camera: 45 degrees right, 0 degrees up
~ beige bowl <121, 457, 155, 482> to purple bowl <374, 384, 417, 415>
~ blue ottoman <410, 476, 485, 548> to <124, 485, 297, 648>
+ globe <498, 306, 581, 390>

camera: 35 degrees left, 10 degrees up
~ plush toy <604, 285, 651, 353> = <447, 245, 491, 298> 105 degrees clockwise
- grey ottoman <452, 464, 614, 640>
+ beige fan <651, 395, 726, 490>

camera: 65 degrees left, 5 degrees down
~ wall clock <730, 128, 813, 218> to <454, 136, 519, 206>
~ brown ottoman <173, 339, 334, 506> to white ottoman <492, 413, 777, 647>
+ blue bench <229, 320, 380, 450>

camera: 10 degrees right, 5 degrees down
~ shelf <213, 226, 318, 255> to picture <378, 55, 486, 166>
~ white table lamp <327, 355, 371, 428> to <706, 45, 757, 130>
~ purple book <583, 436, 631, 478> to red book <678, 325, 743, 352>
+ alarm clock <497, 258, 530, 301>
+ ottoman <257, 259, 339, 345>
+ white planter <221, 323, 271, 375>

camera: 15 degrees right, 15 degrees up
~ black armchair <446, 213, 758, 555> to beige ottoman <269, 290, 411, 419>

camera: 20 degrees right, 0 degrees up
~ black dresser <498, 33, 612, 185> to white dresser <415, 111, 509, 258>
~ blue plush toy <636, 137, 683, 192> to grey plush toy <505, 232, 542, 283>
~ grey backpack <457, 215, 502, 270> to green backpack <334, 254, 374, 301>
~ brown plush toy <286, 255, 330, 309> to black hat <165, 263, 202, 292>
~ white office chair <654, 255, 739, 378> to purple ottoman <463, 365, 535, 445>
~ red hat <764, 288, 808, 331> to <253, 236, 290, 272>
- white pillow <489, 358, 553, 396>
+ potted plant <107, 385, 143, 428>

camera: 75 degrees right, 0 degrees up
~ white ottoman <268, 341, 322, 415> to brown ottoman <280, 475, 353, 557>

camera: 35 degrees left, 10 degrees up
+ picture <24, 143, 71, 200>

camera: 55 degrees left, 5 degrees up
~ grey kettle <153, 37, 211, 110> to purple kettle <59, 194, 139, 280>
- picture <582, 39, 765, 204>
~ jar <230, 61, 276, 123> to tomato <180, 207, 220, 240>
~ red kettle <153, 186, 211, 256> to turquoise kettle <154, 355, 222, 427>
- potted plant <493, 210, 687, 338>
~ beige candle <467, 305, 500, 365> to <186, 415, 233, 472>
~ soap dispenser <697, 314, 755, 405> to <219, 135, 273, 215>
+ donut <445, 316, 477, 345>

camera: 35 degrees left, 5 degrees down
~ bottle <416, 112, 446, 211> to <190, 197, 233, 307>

*-*-*

(Your assignment):
List all lines in the material containing the string "camera".

(Solution to the problem):
camera: 45 degrees right, 0 degrees up
camera: 35 degrees left, 10 degrees up
camera: 65 degrees left, 5 degrees down
camera: 10 degrees right, 5 degrees down
camera: 15 degrees right, 15 degrees up
camera: 20 degrees right, 0 degrees up
camera: 75 degrees right, 0 degrees up
camera: 35 degrees left, 10 degrees up
camera: 55 degrees left, 5 degrees up
camera: 35 degrees left, 5 degrees down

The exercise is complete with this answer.